3.11.2016 - 3.1.2017
Die Ausstellung Brot für eine Million widmet sich der Zeit des finanziellen Zusammenbruchs der jungen Weimarer Republik, als der Wert der deutschen Mark während der schlimmsten Hyperinflation, die die Menschheit bis dahin erlebt hatte, dahinschwand. In der Nachkriegszeit waren zahlreiche Länder von verschiedenen Formen sozialer Unruhen und Revolutionen betroffen, deren Ursachen in wirtschaftlichen und monetären Problemen lagen. Die international politischen Umstände in Kombination mit einer fehlerhaften Geldpolitik führten dazu, dass gerade Deutschland von diesen negativen Phänomenen am stärksten betroffen war.

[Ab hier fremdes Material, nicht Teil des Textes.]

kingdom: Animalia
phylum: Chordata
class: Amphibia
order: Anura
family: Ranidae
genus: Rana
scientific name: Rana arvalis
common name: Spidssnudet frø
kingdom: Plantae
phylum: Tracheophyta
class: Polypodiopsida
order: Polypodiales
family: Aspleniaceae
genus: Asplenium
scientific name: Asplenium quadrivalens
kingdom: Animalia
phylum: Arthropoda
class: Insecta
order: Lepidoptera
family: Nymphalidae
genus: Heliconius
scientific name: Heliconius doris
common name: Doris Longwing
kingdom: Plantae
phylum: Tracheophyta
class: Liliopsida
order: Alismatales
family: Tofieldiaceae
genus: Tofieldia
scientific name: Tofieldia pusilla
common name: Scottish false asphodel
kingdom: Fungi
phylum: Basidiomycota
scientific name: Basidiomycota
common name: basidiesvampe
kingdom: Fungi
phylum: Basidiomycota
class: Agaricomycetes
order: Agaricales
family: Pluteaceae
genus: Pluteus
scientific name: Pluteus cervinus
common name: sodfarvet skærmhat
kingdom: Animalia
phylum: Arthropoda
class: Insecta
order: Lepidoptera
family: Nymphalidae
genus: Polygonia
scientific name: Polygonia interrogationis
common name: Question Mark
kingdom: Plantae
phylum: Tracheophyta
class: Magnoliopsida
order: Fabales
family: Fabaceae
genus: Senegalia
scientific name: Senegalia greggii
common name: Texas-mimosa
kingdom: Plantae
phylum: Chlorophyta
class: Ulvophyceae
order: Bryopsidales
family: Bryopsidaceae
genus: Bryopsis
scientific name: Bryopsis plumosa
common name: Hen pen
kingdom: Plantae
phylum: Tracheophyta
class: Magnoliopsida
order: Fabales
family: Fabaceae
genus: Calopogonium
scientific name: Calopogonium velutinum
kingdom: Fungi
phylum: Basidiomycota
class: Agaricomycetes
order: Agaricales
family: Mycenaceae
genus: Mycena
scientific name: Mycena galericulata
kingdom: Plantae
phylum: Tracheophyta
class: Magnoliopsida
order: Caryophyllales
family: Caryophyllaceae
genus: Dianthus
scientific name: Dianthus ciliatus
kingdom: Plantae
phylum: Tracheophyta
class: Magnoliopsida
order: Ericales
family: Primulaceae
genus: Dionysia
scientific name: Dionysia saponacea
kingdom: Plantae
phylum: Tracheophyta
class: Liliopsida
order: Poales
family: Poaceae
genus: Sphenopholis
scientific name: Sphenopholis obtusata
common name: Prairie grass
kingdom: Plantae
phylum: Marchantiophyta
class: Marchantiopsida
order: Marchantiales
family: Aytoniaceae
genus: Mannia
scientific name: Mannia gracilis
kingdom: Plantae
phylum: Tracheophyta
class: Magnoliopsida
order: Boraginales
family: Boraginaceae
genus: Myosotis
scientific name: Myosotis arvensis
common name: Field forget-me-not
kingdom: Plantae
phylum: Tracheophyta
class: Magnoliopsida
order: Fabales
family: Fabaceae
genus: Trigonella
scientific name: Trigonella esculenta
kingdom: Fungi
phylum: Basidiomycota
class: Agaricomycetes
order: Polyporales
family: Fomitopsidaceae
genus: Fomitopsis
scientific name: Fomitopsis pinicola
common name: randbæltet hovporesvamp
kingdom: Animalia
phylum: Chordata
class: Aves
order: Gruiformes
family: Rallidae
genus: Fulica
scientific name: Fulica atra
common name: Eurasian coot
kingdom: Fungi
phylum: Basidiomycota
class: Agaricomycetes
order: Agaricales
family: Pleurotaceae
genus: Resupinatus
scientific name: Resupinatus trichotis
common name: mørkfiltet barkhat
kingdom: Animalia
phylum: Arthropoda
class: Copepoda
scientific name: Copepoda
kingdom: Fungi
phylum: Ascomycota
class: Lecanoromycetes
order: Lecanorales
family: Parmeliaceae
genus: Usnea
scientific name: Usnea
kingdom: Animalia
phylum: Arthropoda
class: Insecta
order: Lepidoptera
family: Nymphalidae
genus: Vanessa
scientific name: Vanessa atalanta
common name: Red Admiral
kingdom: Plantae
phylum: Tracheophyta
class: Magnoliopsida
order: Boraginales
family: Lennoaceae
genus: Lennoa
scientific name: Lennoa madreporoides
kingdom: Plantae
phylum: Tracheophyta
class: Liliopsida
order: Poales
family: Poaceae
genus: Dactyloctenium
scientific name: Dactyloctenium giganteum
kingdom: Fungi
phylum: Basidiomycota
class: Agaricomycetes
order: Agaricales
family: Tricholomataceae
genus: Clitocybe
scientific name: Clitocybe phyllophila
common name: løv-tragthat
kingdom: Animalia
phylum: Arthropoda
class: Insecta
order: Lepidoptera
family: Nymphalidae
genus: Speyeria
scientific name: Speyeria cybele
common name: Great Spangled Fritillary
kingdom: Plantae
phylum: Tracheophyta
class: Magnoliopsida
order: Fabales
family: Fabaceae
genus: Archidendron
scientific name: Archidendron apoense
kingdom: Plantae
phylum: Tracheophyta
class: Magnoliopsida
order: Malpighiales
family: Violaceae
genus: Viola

Die anfängliche Inflation hatte ihren Ursprung im Ersten Weltkrieg und war das Ergebnis der Finanzierung der Kriegsaufwendungen durch eine erhöhte Emission ungedeckter Banknoten anstelle einer Erhöhung der Steuereinnahmen. Auch nach dem Krieg setzte die deutsche Regierung zusammen mit der Reichsbank die Politik hoher Staatsausgaben fort, die zur Wiederbelebung der Nachkriegswirtschaft und zur Beruhigung der angespannten sozialen Situation im Land verwendet wurden. Diese Ausgaben wurden weiterhin durch eine erhöhte Emission ungedeckter Banknoten finanziert, für die die Reichsbank Staatsanleihen kaufte (sogenannte Monetarisierung der Schulden). Schuld daran war nicht nur die Regierung, die diese Politik auf die Zahlung von Reparationszahlungen abzuwälzen versuchte, sondern auch eine fehlerhafte Analyse der Situation durch deutsche Ökonomen und Geldpolitiker. Die unvermeidliche Folge dieser Politik war der Rückgang des Markkurses, begleitet von einem immer schneller ansteigenden Preisanstieg, der zu einem völligen Vertrauensverlust der Bevölkerung in das Währungssystem führte. Dies führte zu einem hyperinflationären Zusammenbruch des Finanzsystems, wie die Menschheit ihn noch nie erlebt hatte. Die Hyperinflation führte unter anderem zu erheblichen Vermögensverschiebungen zwischen verschiedenen Bevölkerungsgruppen, was zu einer sozialpolitischen Radikalisierung führte.
Die Inflation erreichte ihren Höhepunkt in den Herbstmonaten des Jahres 1923. Zu dieser Zeit beschäftigte die Reichsbank etwa 7.500 Menschen, die rund um die Uhr Banknoten auf Druckmaschinen druckten. Neben der staatlichen Druckerei waren noch weitere 133 Druckereien mit der „Massenproduktion“ von Banknoten beschäftigt. Die von der Reichsbank ausgegebenen autorisierten Banknoten hatten im Oktober 1923 einen Nennwert von mehr als 400 Billionen (400 000 000 000 000 000 000) Mark. Darüber hinaus zirkulierten im Land nicht autorisierte Banknoten mit einem Nennwert von 400 – 500 Billionen Mark. Dennoch gab es einen chronischen Mangel an Banknoten. Der Preisindex stieg insgesamt von 1913 bis November 1923 um mehr als 1,3 Billionen Mal. Auf dem Höhepunkt der Inflation verdoppelte sich das Preisniveau alle 49 Stunden. Hyperinflation ist einer der zerstörerischsten Prozesse, die eine Wirtschaft treffen können. In Deutschland verursachte sie eine beispiellose wirtschaftliche, soziale und moralische Katastrophe, deren Auswirkungen nur mit der Zerstörung vergleichbar waren, die später durch die Große Depression hinterlassen wurde. Die deutsche Krise zu Beginn der 20er Jahre des 20. Jahrhunderts gehört zu den Ereignissen, die einen grundlegenden Einfluss auf die Geschichte des 20. Jahrhunderts hatten.
Auch andere Staaten Mittel- und Osteuropas waren vom hyperinflationären Zerfall betroffen. Die Tschechoslowakische Republik konnte dank der gegeninflationären bzw. deflationären Politik von A. Rašín dem inflatorischen Zerfall entkommen, obwohl sie gezwungen war, die Hälfte der vorschuldenstaatlichen Schulden der k.u.k. Monarchie zu übernehmen und sogar gezwungen war, den Alliierten die Hälfte der geforderten Kriegsreparationen Österreich-Ungarns als sogenannten „Beitrag zur Befreiung“ zu zahlen. Auf der Friedenskonferenz im Jahr 1919 wurde sogar die Möglichkeit der Enteignung der Plzeňer Škodawerke als Form der Reparationen erörtert.